##### GIVEN RECORDS #####

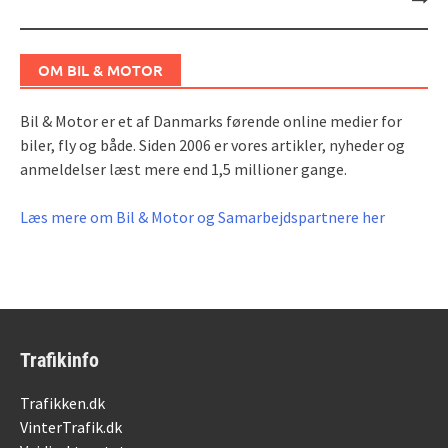
OM BIL & MOTOR
Bil & Motor er et af Danmarks førende online medier for
biler, fly og både. Siden 2006 er vores artikler, nyheder og
anmeldelser læst mere end 1,5 millioner gange.
Læs mere om Bil & Motor og Samarbejdspartnere her
Trafikinfo
Trafikken.dk
VinterTrafik.dk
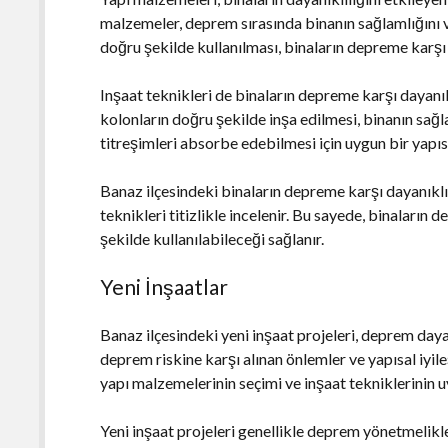
malzemeler, deprem sırasında binanın sağlamlığını v
doğru şekilde kullanılması, binaların depreme karşı da
Inşaat teknikleri de binaların depreme karşı dayanıkl
kolonların doğru şekilde inşa edilmesi, binanın sağl
titreşimleri absorbe edebilmesi için uygun bir yapıs
Banaz ilçesindeki binaların depreme karşı dayanıklıl
teknikleri titizlikle incelenir. Bu sayede, binaların 
şekilde kullanılabileceği sağlanır.
Yeni İnşaatlar
Banaz ilçesindeki yeni inşaat projeleri, deprem dayan
deprem riskine karşı alınan önlemler ve yapısal iyile
yapı malzemelerinin seçimi ve inşaat tekniklerinin 
Yeni inşaat projeleri genellikle deprem yönetmelik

#####

TASK INSTRUCTIONS ->
Write out again, word for word and line by line, all the text read from the pages in the data above. Leave out the picture markers.

ANSWER SPACE ->
OM BIL & MOTOR
Bil & Motor er et af Danmarks førende online medier for
biler, fly og både. Siden 2006 er vores artikler, nyheder og
anmeldelser læst mere end 1,5 millioner gange.
Læs mere om Bil & Motor og Samarbejdspartnere her
Trafikinfo
Trafikken.dk
VinterTrafik.dk
malzemeler, deprem sırasında binanın sağlamlığını v
doğru şekilde kullanılması, binaların depreme karşı da
Inşaat teknikleri de binaların depreme karşı dayanıkl
kolonların doğru şekilde inşa edilmesi, binanın sağl
titreşimleri absorbe edebilmesi için uygun bir yapıs
Banaz ilçesindeki binaların depreme karşı dayanıklıl
teknikleri titizlikle incelenir. Bu sayede, binaların 
şekilde kullanılabileceği sağlanır.
Yeni İnşaatlar
Banaz ilçesindeki yeni inşaat projeleri, deprem dayan
deprem riskine karşı alınan önlemler ve yapısal iyile
yapı malzemelerinin seçimi ve inşaat tekniklerinin 
Yeni inşaat projeleri genellikle deprem yönetmelik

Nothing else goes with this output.